7. Täuschen Sie nicht vor, verstanden zu haben, wenn das nicht der Fall ist.

8. Genieren Sie sich nicht zu bekennen, etwas falsch verstanden zu haben. Tragen Sie es mit Humor und sagen Sie Ihren Gesprächspartnern, WAS Sie verstanden haben.

9. Versuchen Sie, sich in einer Gesellschaft neben Teilnehmer zu setzen, die deutlich sprechen und Sie auf der Höhe des Themas halten können.

10. Versuchen Sie, Ihre gute Laune zu bewahren, auch wenn Sie manchmal nicht mitreden können.

11. Wenn Anstrengung, Ermüdung oder das Gefühl, ausgeschlossen zu sein, Sie bedrücken, so machen Sie Ihre Partner freundlich darauf aufmerksam. Laufen Sie nicht einfach weg. Das ruft nur Verwunderung hervor und bessert nichts.

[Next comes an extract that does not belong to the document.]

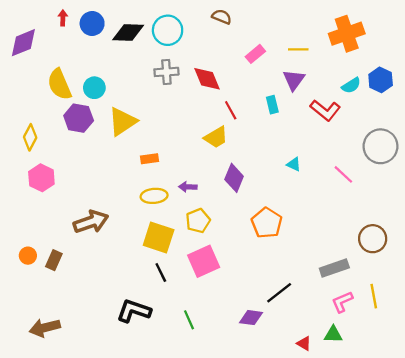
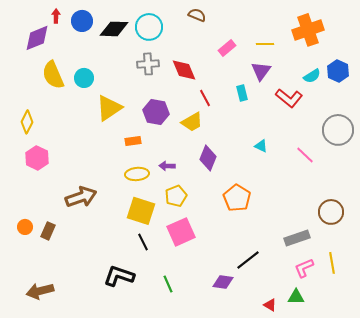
purple diamond: (23, 43) -> (37, 38), moved
purple hexagon: (79, 118) -> (156, 112), moved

12. Wenn Sie an Geburtstagsfeiern oder anderen geselligen Veranstaltungen nicht teilnehmen möchten, so sagen Sie es vorher. Niemand wird es Ihnen übelnehmen.

13. Üben Sie das Absehen vom Mund und versuchen Sie, sich so Ihren gesellschaftlichen Platz zu erhalten.

14. Falls Sie handelsübliche Türklingeln nicht hören, lassen Sie diese durch tieffrequente laute "Summer" – vielleicht auch in Verbindung mit einem Lichtsignal – ersetzen. Zum Telefonieren (mit oder ohne Hörgerät) haben Sie die einfache Möglichkeit, einen regelbaren Verstärker in Ihr Telefon einbauen zu lassen. Auch für Rundfunk- und Fernsehgeräte gibt es vielfältige Hilfsmittel, die Hörbehinderten störungsfreien Empfang ermöglichen, ohne daß die hörende Umgebung durch zu große Lautstärke belästigt wird.

15. Setzen Sie gezielte Nachfragetechniken ein, d.h. fragen Sie nicht einfach "was?" oder "wie bitte?", sondern wiederholen Sie nach Möglichkeit, was Sie bereits verstanden haben. Dann weiß Ihr Gegenüber, wo die Wiederholung einsetzen kann.

16. Erklären Sie Ihre Hörbehinderung möglichst anschaulich, d.h. nicht nur "mit 80% Hörverlust", sondern Sie haben einen Hochton- oder Tieftonverlust etc. Verwenden Sie dafür anschauliche Beispiele aus dem Alltag.

17. Finden Sie in einer Gesellschaft die Sitzordnung, wo der größte Überblick möglich ist. Nutzen Sie zudem das Licht, in dem Sie sich VOR die hellste Lichtquelle im Raum platzieren, damit die Gesichter der anderen erleuchtet sind. Vermeiden Sie die unmittelbare Nähe zu Geräuschquellen wie Küche, Lüfter, Lautsprecher etc.